> [Exercise requirements]: Copying exactly, give the lines in the material below from the one with "#### Image Gallery" to the one with "#### Link List Post (if it makes sense)", ends included, and nothing besides.
((
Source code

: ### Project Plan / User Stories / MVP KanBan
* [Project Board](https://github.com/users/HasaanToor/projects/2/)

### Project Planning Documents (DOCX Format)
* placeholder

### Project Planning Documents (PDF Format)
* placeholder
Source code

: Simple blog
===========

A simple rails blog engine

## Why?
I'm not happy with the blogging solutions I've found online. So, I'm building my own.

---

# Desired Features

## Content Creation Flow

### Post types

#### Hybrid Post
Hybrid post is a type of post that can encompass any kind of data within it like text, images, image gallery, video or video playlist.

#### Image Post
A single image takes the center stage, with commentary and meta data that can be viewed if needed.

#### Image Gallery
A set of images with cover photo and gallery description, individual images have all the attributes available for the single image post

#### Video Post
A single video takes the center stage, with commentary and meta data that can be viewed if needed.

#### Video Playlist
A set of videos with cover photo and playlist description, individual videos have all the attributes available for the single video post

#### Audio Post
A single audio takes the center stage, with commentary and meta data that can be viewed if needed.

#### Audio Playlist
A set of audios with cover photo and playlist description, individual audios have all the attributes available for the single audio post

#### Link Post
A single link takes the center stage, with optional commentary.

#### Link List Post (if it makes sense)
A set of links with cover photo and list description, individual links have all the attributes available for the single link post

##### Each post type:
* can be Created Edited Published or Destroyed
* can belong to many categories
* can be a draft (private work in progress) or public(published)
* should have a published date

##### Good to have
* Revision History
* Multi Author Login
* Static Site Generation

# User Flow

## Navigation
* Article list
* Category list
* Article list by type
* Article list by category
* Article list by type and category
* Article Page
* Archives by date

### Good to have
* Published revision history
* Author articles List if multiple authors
))
((
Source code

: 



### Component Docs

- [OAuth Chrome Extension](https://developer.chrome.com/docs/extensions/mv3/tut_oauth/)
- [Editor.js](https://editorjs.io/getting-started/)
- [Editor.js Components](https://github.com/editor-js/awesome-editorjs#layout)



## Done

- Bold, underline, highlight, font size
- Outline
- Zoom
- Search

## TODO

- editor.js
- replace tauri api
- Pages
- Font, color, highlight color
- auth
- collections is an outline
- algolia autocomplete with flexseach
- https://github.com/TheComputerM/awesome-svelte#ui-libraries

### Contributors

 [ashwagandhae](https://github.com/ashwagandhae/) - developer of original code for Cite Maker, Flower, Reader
))
((
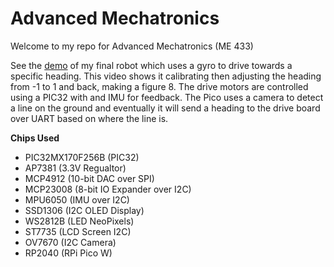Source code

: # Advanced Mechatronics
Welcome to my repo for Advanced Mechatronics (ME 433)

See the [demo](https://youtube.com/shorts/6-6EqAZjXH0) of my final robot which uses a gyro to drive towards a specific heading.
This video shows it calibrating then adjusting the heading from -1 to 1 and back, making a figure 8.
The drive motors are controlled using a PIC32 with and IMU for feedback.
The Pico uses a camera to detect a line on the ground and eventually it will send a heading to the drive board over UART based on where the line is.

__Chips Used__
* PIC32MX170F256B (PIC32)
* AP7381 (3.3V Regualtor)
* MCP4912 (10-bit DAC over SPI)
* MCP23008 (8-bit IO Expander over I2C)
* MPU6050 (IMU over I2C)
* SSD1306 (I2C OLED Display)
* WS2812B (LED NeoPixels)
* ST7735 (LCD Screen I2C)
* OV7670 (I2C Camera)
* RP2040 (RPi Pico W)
))
> [Solution for this exercise]:
#### Image Gallery
A set of images with cover photo and gallery description, individual images have all the attributes available for the single image post

#### Video Post
A single video takes the center stage, with commentary and meta data that can be viewed if needed.

#### Video Playlist
A set of videos with cover photo and playlist description, individual videos have all the attributes available for the single video post

#### Audio Post
A single audio takes the center stage, with commentary and meta data that can be viewed if needed.

#### Audio Playlist
A set of audios with cover photo and playlist description, individual audios have all the attributes available for the single audio post

#### Link Post
A single link takes the center stage, with optional commentary.

#### Link List Post (if it makes sense)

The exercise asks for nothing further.